Opdracht 1
Beantwoord de volgende vragen aan de hand van de tekst over Trijntje Blaauboer.
(a) In welk jaar werd Trijntje wethouder?
(b) Waarom kwam ze in 1919 naar Deventer?
(c) Tot wanneer was ze lid van de Landelijke Onderwijsraad?
Opdracht 2
Geef een vervolg op de tekst over Trijntje Blaauboer dat aansluit op de laatste zin.

Fragment
+ + +

Trijntje Blaauboerlezing 2020

Door Redactie op 11 maart 2020

Op zondag 8 maart jl. vond op internationale vrouwendag de Deventer bijeenkomst plaats in de bibliotheek. In een drukbezochte en gevarieerde bijeenkomst werd ook de tweede Trijntje Blaauboerlezing gegeven. Trijntje was een van de eerste 4 vrouwelijke wethouders in Nederland. Ze werd wethouder in 1927. Oud-raadslid Bep Spa deed de introductie van deze lezing door oud-Kamerlid Keklik Yucel.

Introductie door Bep Spa:

Wie was Trijntje Blaauboer?

Lamberthe de Jong, historica uit Diepenveen heeft dat allemaal uitgezocht en beschreven.

Trijntje is in 1887 geboren in Amsterdam en in 1919 naar Deventer gekomen vanwege het werk van haar man Johannes Saunders.

Trijntje wordt lid van de SDAP en komt op de kandidatenlijst voor de SDAP.

Na de verkiezingen wordt Trijntje wethouder van onderwijs en ze is daarmee de eerste vrouwelijke wethouder in Deventer en de vierde in Nederland.

In 1931 komt er een einde aan haar wethouderschap vanwege een wijziging in de gemeentewet;

echtgenoten van onderwijzers van het lager en middelbaar onderwijs (ambtenaren) kunnen geen raadslid zijn.

Trijntje is daarover diep teleurgesteld, maar toch blijft ze actief op maatschappelijk gebied met name op het gebied van onderwijs en volksgezondheid.

Ze wordt lid van de Landelijke Onderwijsraad en zal die functie tot aan haar dood in 1951 bekleden.

+ + +

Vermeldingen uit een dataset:

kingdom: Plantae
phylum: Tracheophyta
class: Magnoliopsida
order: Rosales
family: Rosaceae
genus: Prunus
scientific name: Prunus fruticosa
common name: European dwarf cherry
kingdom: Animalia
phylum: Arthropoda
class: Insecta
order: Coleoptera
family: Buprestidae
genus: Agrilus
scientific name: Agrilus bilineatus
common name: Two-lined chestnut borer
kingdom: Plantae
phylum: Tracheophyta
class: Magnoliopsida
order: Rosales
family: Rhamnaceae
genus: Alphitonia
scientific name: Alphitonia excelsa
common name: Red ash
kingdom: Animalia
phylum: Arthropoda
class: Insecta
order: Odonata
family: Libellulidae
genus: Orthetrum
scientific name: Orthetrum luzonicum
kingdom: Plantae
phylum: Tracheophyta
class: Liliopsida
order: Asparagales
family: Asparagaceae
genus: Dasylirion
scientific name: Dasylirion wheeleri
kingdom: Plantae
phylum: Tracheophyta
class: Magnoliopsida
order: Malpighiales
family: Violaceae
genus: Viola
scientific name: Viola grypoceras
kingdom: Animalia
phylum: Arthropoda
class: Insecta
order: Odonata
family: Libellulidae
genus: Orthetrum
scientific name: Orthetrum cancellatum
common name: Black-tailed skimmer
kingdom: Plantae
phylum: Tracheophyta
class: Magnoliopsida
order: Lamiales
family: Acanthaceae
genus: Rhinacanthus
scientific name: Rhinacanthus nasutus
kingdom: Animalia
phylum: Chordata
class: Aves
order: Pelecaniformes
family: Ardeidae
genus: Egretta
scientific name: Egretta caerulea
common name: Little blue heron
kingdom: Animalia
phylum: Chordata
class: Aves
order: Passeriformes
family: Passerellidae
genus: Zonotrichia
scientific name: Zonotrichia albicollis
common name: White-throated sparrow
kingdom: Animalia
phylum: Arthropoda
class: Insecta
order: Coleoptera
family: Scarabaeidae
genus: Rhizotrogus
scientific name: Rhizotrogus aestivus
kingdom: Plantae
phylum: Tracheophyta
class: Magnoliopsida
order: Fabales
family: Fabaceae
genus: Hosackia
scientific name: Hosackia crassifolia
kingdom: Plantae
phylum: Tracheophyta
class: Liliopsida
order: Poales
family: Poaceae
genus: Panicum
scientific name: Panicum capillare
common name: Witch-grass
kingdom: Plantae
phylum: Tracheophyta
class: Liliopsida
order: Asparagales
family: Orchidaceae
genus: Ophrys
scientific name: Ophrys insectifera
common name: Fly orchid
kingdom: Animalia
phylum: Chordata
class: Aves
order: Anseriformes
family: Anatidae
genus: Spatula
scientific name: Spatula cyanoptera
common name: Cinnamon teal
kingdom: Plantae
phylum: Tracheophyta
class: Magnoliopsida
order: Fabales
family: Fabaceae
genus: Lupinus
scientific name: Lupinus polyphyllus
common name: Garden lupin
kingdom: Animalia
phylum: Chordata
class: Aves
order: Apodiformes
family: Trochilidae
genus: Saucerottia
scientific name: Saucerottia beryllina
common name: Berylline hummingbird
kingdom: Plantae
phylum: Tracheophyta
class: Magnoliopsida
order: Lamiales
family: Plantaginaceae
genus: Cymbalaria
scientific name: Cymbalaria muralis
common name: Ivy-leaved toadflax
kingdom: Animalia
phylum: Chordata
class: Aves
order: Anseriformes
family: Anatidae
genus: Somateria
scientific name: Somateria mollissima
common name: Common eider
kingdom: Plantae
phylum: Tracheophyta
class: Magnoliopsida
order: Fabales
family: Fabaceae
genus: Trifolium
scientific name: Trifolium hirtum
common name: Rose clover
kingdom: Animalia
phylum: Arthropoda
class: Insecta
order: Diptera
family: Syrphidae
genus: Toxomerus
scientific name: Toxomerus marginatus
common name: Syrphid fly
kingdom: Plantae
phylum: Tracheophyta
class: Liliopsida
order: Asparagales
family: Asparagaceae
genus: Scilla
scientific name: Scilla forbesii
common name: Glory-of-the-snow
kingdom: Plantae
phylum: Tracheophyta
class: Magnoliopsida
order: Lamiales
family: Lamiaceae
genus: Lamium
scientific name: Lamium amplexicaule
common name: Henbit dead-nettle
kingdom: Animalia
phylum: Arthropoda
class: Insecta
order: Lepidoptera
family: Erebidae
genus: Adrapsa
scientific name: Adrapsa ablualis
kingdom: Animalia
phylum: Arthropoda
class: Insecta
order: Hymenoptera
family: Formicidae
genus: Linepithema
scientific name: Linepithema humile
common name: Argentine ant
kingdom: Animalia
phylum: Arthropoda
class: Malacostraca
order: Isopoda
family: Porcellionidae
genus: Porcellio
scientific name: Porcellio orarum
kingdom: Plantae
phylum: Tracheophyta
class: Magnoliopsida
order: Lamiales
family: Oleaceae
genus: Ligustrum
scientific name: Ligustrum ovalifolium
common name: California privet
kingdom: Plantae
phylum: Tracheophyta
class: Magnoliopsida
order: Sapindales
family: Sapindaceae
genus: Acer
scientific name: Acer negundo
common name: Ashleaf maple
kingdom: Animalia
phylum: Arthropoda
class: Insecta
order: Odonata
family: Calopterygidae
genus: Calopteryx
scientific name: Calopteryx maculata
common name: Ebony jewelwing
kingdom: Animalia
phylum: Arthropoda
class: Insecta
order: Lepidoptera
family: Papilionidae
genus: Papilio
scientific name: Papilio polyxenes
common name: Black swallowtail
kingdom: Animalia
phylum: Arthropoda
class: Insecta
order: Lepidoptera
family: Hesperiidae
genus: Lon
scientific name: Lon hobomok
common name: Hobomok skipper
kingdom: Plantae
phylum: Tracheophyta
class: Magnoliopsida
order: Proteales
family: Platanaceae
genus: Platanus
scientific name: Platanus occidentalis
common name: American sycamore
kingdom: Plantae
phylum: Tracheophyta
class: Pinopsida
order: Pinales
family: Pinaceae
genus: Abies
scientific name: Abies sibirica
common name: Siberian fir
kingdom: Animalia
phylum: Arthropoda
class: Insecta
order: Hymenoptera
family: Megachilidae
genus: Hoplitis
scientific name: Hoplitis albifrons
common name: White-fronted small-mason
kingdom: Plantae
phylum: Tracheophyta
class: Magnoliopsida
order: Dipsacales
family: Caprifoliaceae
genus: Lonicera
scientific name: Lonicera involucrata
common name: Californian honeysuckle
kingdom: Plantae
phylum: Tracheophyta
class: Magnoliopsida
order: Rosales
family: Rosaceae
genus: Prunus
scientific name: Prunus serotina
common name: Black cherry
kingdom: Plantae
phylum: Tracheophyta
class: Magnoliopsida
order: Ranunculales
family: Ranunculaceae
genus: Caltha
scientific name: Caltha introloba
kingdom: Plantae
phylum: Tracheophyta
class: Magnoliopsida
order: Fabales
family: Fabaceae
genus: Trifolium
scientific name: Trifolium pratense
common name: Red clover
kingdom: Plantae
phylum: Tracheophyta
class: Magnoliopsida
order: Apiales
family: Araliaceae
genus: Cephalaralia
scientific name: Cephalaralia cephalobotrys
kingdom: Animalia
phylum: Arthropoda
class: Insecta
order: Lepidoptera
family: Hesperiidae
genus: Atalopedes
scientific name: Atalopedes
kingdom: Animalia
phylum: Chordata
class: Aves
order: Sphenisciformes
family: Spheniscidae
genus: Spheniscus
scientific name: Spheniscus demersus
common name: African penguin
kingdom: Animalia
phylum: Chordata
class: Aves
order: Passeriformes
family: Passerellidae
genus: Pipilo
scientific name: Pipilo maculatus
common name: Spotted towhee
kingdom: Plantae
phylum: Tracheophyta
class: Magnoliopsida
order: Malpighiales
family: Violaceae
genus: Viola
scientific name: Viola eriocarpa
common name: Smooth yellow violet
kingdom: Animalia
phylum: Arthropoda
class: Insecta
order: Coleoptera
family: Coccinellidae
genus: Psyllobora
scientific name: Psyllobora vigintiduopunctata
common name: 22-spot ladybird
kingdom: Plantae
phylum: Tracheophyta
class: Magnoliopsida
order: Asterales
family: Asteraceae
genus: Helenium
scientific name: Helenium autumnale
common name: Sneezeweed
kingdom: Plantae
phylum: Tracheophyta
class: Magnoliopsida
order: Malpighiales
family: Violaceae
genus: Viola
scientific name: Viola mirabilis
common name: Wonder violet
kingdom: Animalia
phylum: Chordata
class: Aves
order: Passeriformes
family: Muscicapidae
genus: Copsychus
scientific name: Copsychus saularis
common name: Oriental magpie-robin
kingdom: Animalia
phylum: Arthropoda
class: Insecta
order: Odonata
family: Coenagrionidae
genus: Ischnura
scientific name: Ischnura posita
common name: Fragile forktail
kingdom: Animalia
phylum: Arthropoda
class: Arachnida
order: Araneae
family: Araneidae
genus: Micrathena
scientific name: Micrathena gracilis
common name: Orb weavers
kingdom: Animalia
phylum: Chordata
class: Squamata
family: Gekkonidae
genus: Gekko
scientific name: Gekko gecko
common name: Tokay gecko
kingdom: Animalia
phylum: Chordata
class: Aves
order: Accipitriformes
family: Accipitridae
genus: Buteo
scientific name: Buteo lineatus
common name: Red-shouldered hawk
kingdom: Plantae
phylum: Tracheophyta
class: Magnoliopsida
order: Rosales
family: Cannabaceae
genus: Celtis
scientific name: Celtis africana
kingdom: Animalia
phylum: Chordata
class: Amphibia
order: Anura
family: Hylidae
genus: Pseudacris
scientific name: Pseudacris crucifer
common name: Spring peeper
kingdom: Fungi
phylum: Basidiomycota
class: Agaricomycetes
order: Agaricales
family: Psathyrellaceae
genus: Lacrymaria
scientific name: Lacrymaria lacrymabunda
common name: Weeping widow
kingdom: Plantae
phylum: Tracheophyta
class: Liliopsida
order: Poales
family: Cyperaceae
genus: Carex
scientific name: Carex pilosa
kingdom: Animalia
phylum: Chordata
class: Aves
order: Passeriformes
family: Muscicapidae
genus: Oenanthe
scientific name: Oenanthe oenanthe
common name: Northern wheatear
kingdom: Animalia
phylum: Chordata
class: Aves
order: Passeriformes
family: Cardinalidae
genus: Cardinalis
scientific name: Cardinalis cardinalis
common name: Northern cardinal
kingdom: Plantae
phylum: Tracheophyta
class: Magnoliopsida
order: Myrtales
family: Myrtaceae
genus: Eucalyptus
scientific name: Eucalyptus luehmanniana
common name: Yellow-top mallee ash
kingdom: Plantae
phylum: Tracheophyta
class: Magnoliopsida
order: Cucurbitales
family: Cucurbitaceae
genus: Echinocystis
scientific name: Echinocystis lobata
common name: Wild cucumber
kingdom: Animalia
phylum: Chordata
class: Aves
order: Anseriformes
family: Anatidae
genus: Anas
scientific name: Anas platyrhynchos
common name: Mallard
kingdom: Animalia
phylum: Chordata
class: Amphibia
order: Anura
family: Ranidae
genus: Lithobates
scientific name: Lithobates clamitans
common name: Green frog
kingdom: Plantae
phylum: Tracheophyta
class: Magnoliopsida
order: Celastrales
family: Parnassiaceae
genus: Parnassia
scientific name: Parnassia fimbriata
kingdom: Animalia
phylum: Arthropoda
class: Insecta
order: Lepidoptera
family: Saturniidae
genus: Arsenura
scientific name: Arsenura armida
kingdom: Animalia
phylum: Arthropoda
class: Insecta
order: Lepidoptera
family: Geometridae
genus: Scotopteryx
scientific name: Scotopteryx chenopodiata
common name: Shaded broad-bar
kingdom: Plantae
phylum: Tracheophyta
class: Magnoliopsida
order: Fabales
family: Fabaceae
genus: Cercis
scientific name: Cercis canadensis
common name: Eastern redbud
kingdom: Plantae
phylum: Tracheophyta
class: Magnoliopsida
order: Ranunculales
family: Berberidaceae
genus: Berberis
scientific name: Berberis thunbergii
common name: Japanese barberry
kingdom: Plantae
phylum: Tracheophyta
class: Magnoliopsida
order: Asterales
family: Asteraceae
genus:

+ + +

Resultaat 1
(a) In 1927.
(b) Vanwege het werk van haar man Johannes Saunders.
(c) Tot aan haar dood in 1951.

Resultaat 2
Wat mogen we blij zijn dat vrouwen als Trijntje Blaauboer zich ingespannen hebben voor onderwijs en volksgezondheid en daarmee inspiratie hebben geboden aan de vrouwen in hun tijd maar ook nog steeds aan vrouwen in deze tijd.

 

Trijntje Blaauboer lezing door Keklik Yucel

Het is mij een eer en genoegen om juist hier, in mijn geliefde Deventer, in de prachtige nieuwe bibliotheek, de Trijntje Blaauboer-lezing te mogen uitspreken.

We komen van ver. Trijntje Blaauboer bijvoorbeeld die als één van de eerste vrouwen wethouder werd in Nederland, in Deventer. Een inspirerende vrouw naar wie deze lezing is vernoemd. Zo hebben we allemaal een verhaal. Nadat ik als tweejarig Turks-Nederlands meisje hier was komen wonen, was het iedere week weer een feest als we naar de bieb gingen. Het waren de jaren zeventig en tachtig in het Rode Dorp. Een gastarbeidersgezin. Met strikte zedelijkheidsnormen. Tradities waar stevig aan werd vastgehouden. Een vertrouwd baken in het nieuwe, vreemde land. Als meisje had ik een dienende rol, met veel huishoudelijke taken. Je wist niet beter.

Maar de spotjes over een slimme meid, die op haar toekomst is voorbereid bereikten ook het Rode Dorp. De tijdgeest ademde ook in Deventer verheffing, emancipatie en vooruitgang.

Gelukkig waren mijn ouders stiekem een klein beetje feministisch. Ze hadden in ieder geval een heldere boodschap voor me:

Pak je kansen, maak je school af en word economisch zelfstandig. Wees nooit afhankelijk van een man of van de staat!

Mijn eerste baan kreeg ik in het Deventer ziekenhuis. Dat heette toen nog het Sint Geertruiden Ziekenhuis.

Niet meer dan een bijbaantje naast mijn school, maar ik leerde er misschien wel de belangrijkste les uit mijn leven. Ik leerde zelfvertrouwen, ook als het moeilijk werd.

Ik was vijftien en werkte als voedingsassistente op een verpleegafdeling.

‘Fruitmeisje’ heette dat toen. Als fruitmeisje met ook nog eens een Turkse achtergrond kreeg ik wat andere vragen dan andere meisjes.

‘Moet jij ook als maagd het huwelijk in?’

‘Word je uitgehuwelijkt?’

U kunt zich voorstellen dat ik me als vijftienjarige heeeeel ongemakkelijk voelde. Het zweet brak me al uit als ik een zaal vol patiënten binnenliep.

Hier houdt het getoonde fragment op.